Dalam majalah info BPJS Kesehatan edisi XXIX Bulan November 2015 disampaikan bahwa Potensi fraud oleh penyedia obat dan alat kesehatan relatif sedikit yaitu tidak memenuhi kebutuhan obat dan/atau alat kesehatan sesuai dengan ketentuan peraturan perundangundangan dan melakukan kerjasama dengan pihak lain, mengubah obat dan/atau alat kesehatan yang tercantum dalam e-catalog dengan harga tidak sesuai dengan e-catalog (BPJS Kesehatan, 2015).Â
Dalam Peraturan Menteri Kesehatan No 36 Tahun 2015 disebutkan tindakan Kecurangan JKN yang dilakukan penyedia obat dan alat kesehatan dapat merupa tidak memenuhi kebutuhan obat dan/atau alat kesehatan sesuai dengan ketentuan peraturan perundang-undangan, melakukan kerjasama dengan pihak lain mengubah obat dan/atau alat kesehatan yang tercantum dalam e-catalog dengan harga tidak sesuai dengan e-catalog, dan atau kecurangan dalam bentuk lainnya (Kementerian Kesehatan RI, 2015).
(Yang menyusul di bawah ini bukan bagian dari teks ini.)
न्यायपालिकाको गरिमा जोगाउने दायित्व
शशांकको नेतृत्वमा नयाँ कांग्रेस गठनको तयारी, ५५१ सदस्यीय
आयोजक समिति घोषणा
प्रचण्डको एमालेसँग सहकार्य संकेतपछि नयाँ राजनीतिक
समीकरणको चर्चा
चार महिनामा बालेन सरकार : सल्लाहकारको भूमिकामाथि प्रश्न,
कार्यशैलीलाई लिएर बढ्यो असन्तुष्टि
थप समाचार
Rumitnya persoalan kecurangan dan penyalahgunaan obat-obatan berakar pada luasnya variasi pelayanan kesehatan dan dinamika variasi regional. Ciri khas kegiatan yang berkaitan dengan kecurangan dapat bervariasi menurut tipe industri pelayanan kesehatan (laboratorium, dokter, chiropractor, ahli farmasi), organisasi (individu, klinik, institusi) dan geografi. Ini berarti bahwa karakteristik perilaku curang bagi seorang spesialis di kota-kota besar bisa berbeda dengan spesialis di kota-kota kecil. Selain itu, karakteristik ini dapat berubah sewaktu waktu.